=== Begin Enclosure ===

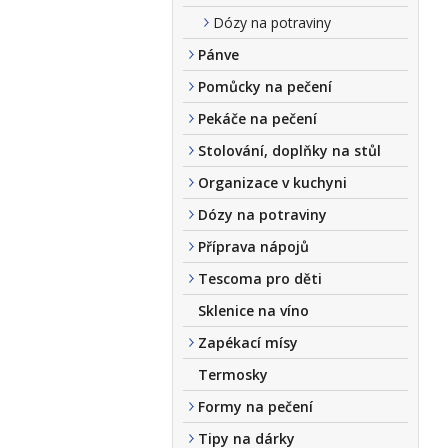
Dózy na potraviny
Pánve
Pomůcky na pečení
Pekáče na pečení
Stolování, doplňky na stůl
Organizace v kuchyni
Dózy na potraviny
Příprava nápojů
Tescoma pro děti
Sklenice na víno
Zapékací mísy
Termosky
Formy na pečení
Tipy na dárky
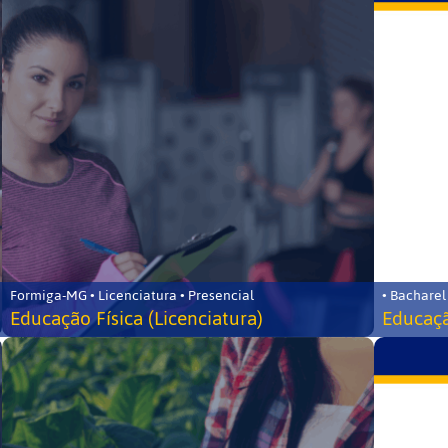
Formiga-MG • Licenciatura • Presencial
• Bacharel
Educação Física (Licenciatura)
Educaçã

=== End Enclosure ===

*WHAT IS EXPECTED:* Starting with the line that has "Pekáče na pečení" and ending with the last line of the records, retype every line exactly and only those lines. Do not include the pictures.

*FINISHED EXERCISE:*
Pekáče na pečení
Stolování, doplňky na stůl
Organizace v kuchyni
Dózy na potraviny
Příprava nápojů
Tescoma pro děti
Sklenice na víno
Zapékací mísy
Termosky
Formy na pečení
Tipy na dárky
Formiga-MG • Licenciatura • Presencial
• Bacharel
Educação Física (Licenciatura)
Educaçã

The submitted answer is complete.